Before the ECA's amendment, most businesses had to comply with the GDPR and the EU Cookies Directive and will therefore already be in compliance with Czech's cookie law as well.

That being said, if your business isn't GDPR-compliant, you'll need to take the following steps to satisfy Czech's cookie processing requirements:

  • Conduct a comprehensive cookies audit to determine the categories of cookies you use on your website or app.
  • Provide detailed and accurate information about cookies on your website or app in a clear and straightforward language.
  • Obtain active, opt-in consent from users before loading non-technical cookies on their devices.
  • Keep a record of user consent.
  • Provide links to your Cookies Policy or cookie information page in conspicuous locations around your website or app (e.g., in your cookie consent banner, website footer section, and Privacy Policy).
  • Make it as simple to withdraw consent as it is to give it.

Next, let's take a look at the practical steps you can take to comply with these requirements.

How to Comply with the Czech Republic Cookie Processing Requirements

If your website or app uses cookies and operates under the Czech Republic's jurisdiction, here are significant steps you must take to comply with the requirements.

Provide a Comprehensive Cookies Policy

Much like the GDPR, the Czech Republic's cookie law requires applicable businesses to provide sufficient information about their use of cookies and similar technologies on their website or app.

As a business owner, you can either include this information as a section within your website's Privacy Policy or on a separate webpage in your Cookies Policy or cookie information page.

In any case, your Cookies Policy should provide (at least) the following information:

  • What cookies are and how they work
  • What categories of cookies and similar tracking technologies you use
  • How and why you use cookies and similar tracking technologies
  • Third-party cookies on your website and their purposes
  • How to manage or adjust cookie preferences
  • Updates to your Cookies Policy
  • Your contact information

Coca-Cola, for example, has a comprehensive Cookies Policy that explains the necessary information in clear and simple language. Here's just an excerpt, but the full policy is linked in the previous sentence:

Coca-Cola Cookie Policy: What kind of cookies do we use, updates to this policy and contacting us clauses

In light of the Czech Republic's opt-in consent requirement, you'll need to set up a cookie consent banner on your website or app that satisfies the quality of consent guidelines outlined earlier in this article.

To recap, you must not set cookies on users' devices automatically, but only after they opt in by ticking an empty checkbox or clicking an "I Accept" button.

What's more, your cookie consent banner must inform users about your cookie processing practices and include a link to the cookie information section of your Privacy Policy or your Cookies Policy for a more detailed account of your practices.

Furthermore, you must include a prominent "reject" button or a similar means for users to decline non-technical cookies in the first layer of your cookie consent banner. This is necessary to satisfy the requirement for easy consent withdrawal.
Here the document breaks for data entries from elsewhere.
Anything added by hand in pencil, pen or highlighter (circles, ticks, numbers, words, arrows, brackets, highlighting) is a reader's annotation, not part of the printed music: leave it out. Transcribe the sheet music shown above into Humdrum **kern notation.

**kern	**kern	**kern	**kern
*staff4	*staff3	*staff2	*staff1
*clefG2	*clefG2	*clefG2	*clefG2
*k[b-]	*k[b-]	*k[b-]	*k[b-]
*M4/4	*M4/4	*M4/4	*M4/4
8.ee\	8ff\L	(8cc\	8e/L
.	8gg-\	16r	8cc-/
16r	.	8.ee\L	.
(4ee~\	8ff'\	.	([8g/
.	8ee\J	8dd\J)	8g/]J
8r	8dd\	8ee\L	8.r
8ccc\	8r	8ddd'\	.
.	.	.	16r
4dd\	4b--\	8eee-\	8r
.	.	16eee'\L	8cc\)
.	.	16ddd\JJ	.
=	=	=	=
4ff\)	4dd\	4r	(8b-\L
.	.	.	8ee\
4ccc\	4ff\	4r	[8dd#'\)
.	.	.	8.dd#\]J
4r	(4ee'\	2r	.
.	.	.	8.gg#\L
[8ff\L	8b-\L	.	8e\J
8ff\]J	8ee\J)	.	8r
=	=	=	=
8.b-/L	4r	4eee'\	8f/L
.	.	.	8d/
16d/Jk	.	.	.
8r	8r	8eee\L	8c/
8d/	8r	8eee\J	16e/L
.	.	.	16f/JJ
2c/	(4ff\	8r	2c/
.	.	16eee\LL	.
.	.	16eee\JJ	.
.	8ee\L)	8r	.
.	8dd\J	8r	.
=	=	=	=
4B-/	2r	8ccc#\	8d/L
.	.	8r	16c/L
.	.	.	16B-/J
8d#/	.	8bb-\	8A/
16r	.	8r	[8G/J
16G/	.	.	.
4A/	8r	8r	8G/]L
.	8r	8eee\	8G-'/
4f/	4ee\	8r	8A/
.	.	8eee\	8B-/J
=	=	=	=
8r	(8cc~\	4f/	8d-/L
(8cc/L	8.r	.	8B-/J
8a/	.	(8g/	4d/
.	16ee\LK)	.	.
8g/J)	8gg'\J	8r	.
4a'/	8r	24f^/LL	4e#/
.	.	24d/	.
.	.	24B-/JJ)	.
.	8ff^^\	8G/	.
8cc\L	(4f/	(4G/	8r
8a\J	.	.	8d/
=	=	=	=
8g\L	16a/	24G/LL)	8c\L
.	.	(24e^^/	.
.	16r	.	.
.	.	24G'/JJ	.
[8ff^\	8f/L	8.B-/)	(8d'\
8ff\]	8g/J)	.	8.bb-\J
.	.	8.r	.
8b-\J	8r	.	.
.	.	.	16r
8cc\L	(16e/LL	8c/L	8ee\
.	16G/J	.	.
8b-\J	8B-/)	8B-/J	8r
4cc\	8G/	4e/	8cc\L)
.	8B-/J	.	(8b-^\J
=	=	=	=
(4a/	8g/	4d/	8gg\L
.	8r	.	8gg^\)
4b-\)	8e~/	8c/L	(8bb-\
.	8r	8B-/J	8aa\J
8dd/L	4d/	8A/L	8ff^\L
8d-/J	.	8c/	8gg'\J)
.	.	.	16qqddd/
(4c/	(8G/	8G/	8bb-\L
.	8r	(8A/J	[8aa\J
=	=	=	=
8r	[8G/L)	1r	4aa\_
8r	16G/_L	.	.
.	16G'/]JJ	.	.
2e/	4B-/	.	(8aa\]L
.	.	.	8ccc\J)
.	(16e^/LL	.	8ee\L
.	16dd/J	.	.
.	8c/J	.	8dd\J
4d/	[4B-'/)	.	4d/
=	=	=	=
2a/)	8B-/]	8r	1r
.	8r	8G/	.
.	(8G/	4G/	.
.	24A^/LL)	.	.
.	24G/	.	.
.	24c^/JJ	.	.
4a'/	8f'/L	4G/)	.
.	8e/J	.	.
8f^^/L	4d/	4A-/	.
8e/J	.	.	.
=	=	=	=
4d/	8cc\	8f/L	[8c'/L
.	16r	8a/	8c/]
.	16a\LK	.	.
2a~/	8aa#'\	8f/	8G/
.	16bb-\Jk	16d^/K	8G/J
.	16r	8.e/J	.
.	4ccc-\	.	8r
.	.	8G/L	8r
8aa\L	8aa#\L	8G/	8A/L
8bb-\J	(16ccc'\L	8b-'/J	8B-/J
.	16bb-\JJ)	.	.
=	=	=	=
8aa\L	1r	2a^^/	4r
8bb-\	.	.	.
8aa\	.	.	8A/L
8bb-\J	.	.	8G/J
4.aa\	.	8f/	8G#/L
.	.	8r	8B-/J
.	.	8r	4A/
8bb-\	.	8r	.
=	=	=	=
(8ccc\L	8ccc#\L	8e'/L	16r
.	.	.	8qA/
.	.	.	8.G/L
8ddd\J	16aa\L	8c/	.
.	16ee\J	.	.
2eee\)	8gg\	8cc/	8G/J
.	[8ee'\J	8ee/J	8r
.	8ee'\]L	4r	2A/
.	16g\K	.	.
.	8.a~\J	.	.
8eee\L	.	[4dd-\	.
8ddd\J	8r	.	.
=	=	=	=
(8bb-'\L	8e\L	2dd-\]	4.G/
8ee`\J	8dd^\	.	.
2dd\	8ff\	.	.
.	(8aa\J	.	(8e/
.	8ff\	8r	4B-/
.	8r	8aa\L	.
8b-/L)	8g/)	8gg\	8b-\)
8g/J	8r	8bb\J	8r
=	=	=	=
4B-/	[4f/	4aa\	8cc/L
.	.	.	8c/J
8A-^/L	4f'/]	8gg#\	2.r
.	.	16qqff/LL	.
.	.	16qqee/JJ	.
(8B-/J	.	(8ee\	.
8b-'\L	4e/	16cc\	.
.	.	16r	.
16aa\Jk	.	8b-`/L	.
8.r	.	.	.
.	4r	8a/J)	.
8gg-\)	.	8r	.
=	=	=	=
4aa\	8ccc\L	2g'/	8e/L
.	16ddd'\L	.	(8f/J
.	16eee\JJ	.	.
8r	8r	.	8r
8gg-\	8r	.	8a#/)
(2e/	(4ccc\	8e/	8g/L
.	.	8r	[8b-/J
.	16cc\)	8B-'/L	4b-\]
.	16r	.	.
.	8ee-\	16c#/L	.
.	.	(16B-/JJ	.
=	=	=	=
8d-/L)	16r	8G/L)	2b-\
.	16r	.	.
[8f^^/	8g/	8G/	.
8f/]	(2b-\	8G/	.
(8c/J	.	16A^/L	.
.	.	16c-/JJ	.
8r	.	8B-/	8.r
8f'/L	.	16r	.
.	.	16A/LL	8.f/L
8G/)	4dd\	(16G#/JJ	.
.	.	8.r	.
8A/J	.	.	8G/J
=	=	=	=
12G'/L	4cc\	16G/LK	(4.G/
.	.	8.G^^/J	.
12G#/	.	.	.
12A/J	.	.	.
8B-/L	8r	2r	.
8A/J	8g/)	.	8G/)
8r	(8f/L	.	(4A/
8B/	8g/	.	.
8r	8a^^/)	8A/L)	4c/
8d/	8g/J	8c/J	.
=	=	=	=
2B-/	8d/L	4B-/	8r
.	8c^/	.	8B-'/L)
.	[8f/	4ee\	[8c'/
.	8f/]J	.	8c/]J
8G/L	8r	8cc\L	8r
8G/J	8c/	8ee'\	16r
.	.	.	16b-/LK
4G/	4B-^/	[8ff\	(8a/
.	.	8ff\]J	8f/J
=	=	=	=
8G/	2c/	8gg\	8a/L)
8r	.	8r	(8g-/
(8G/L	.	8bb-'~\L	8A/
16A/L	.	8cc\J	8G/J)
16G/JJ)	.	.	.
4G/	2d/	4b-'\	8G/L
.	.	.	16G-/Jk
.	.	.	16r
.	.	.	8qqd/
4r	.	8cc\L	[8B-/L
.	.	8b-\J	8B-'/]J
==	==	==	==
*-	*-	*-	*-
Here's how Capgemini's cookie consent banner complies with these requirements:

Capgemini Cookie Consent Banner with Cookie Policy link and buttons highlighted

Similarly, Deloitte has a compliant cookie consent banner, as shown below:

Deloitte Cookie Consent Banner with cookie information page link and buttons highlighted


Thanks to the ECA's amendment, the Czech Republic's data protection laws are fully aligned with EU privacy standards.

When it comes to cookie compliance requirements in the Czech Republic, businesses must now implement the opt-in consent system and observe specific consent standards, much like under the GDPR and EU Cookies Directive.

To comply with the Czech cookie processing requirements, you must take the following practical steps:

  • Provide a comprehensive Cookies Policy that accurately summarizes your cookie-processing practices.
  • Set up a Czech cookie law-compliant cookie banner following the various guidelines provided above.